SDS-PAGE and Western blotting. Cells (3 × 106) were dissolved in Laemmli sample buffer and the samples were loaded onto an SDS polyacrylamide gel. Proteins were transferred onto a 0.22 μm nitrocellulose membrane (Schleicher & Schuell, Dasel, Germany), which was blocked in 5% milk for 2 hours, followed by incubation for 2 hours with specific antiserum in 10 mM Tris-HCl, pH 8.0 buffer containing 150 mM NaCl. The membrane was then incubated for 2 hours with horseradish peroxidase-labeled conjugate Ab at a dilution of 1/2000. Immunodetection was realized by enhanced chemoluminescence (ECL) reagents and autoradiography.
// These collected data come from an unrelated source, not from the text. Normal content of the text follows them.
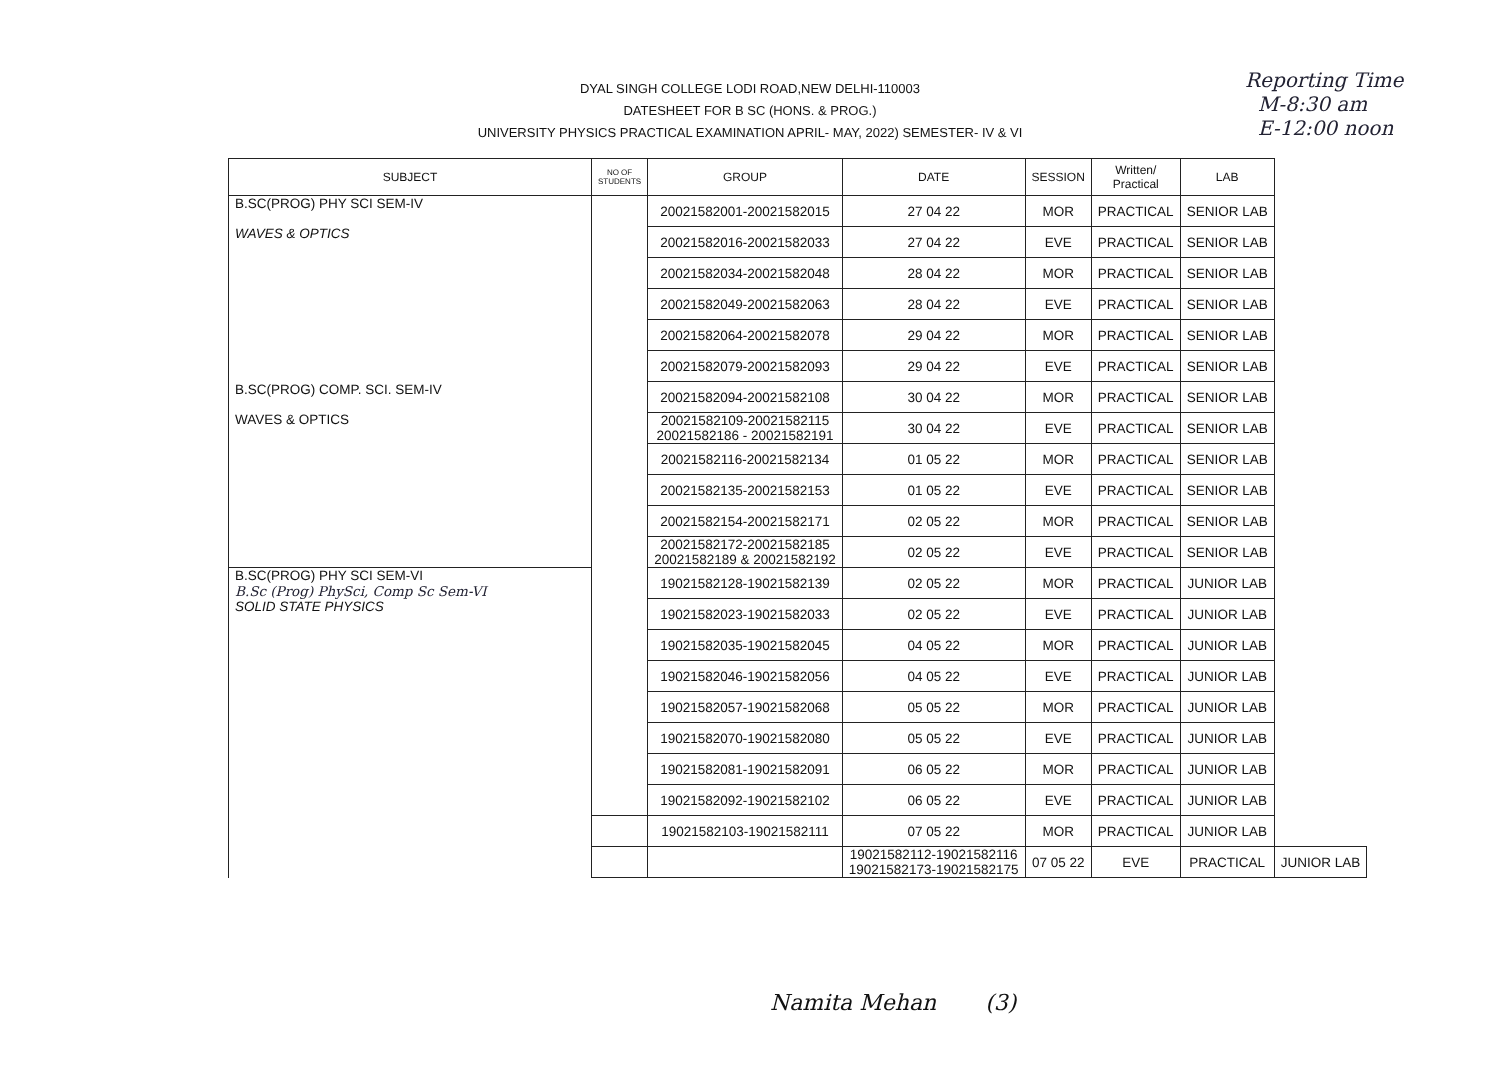DYAL SINGH COLLEGE LODI ROAD,NEW DELHI-110003
DATESHEET FOR B SC (HONS. & PROG.)
UNIVERSITY PHYSICS PRACTICAL EXAMINATION APRIL- MAY, 2022) SEMESTER- IV & VI
Reporting Time
M-8:30 am
E-12:00 noon
| SUBJECT | NO OF STUDENTS | GROUP | DATE | SESSION | Written/ Practical | LAB | |
| --- | --- | --- | --- | --- | --- | --- | --- |
| B.SC(PROG) PHY SCI SEM-IV WAVES & OPTICS | | 20021582001-20021582015 | 27 04 22 | MOR | PRACTICAL | SENIOR LAB | |
| | | 20021582016-20021582033 | 27 04 22 | EVE | PRACTICAL | SENIOR LAB | |
| | | 20021582034-20021582048 | 28 04 22 | MOR | PRACTICAL | SENIOR LAB | |
| | | 20021582049-20021582063 | 28 04 22 | EVE | PRACTICAL | SENIOR LAB | |
| | | 20021582064-20021582078 | 29 04 22 | MOR | PRACTICAL | SENIOR LAB | |
| | | 20021582079-20021582093 | 29 04 22 | EVE | PRACTICAL | SENIOR LAB | |
| B.SC(PROG) COMP. SCI. SEM-IV WAVES & OPTICS | | 20021582094-20021582108 | 30 04 22 | MOR | PRACTICAL | SENIOR LAB | |
| | | 20021582109-20021582115 20021582186 - 20021582191 | 30 04 22 | EVE | PRACTICAL | SENIOR LAB | |
| | | 20021582116-20021582134 | 01 05 22 | MOR | PRACTICAL | SENIOR LAB | |
| | | 20021582135-20021582153 | 01 05 22 | EVE | PRACTICAL | SENIOR LAB | |
| | | 20021582154-20021582171 | 02 05 22 | MOR | PRACTICAL | SENIOR LAB | |
| | | 20021582172-20021582185 20021582189 & 20021582192 | 02 05 22 | EVE | PRACTICAL | SENIOR LAB | |
| B.SC(PROG) PHY SCI SEM-VI B.Sc (Prog) PhySci, Comp Sc Sem-VI SOLID STATE PHYSICS | | 19021582128-19021582139 | 02 05 22 | MOR | PRACTICAL | JUNIOR LAB | |
| | | 19021582023-19021582033 | 02 05 22 | EVE | PRACTICAL | JUNIOR LAB | |
| | | 19021582035-19021582045 | 04 05 22 | MOR | PRACTICAL | JUNIOR LAB | |
| | | 19021582046-19021582056 | 04 05 22 | EVE | PRACTICAL | JUNIOR LAB | |
| | | 19021582057-19021582068 | 05 05 22 | MOR | PRACTICAL | JUNIOR LAB | |
| | | 19021582070-19021582080 | 05 05 22 | EVE | PRACTICAL | JUNIOR LAB | |
| | | 19021582081-19021582091 | 06 05 22 | MOR | PRACTICAL | JUNIOR LAB | |
| | | 19021582092-19021582102 | 06 05 22 | EVE | PRACTICAL | JUNIOR LAB | |
| | | 19021582103-19021582111 | 07 05 22 | MOR | PRACTICAL | JUNIOR LAB | |
| | | | 19021582112-19021582116 19021582173-19021582175 | 07 05 22 | EVE | PRACTICAL | JUNIOR LAB |
Namita Mehan (3)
RT-PCR. Total RNA was isolated from 2.5–6 × 106 normal or active lupus T cells, using TriZol reagents (GIBCO BRL). Single-stranded cDNA was synthesized from total RNA using Moloney’s murine leukemia virus reverse transcriptase and random hexamers as primers. Preliminary experiments were performed to determine the conditions in which cDNAs were amplified in the linear region of the PCR reaction curve. The reaction mixture was composed of 1 or 4 μl of cDNA template (1/50 dilution) obtained from 1 μg of extracted RNA, 25 pmol of primers, 25 nmol of each dNTP, 2.5 U of Taq DNA polymerase, and 10 μl of 10× PCR buffer in a final volume of 50 μl. PCR amplification conditions were as follows: denaturation at 94°C for 5 minutes, amplification during 30 cycles composed of denaturation at 94°C for 30 seconds, annealing at 57°C for 30 seconds, and extension at 72°C for 1 minute, followed by a final extension at 72°C for 10 minutes. The nucleotide sequence of primers used are 5′-GCCTTTTCATCCAAATGGAATTC-3′ and 5′-GAAATCTGTTCTGGGCTCATG-3′ for PKR (36) and 5′-ATCATGTTTGAGACCTTCAA-3′ and 5′-TTGCGCTCAGGAGGAGCAAT-3′ for β-actin cDNA sequences. The expression level for each transcript was evaluated after ethidium bromide staining. Each PCR reaction was reproduced three times by sample.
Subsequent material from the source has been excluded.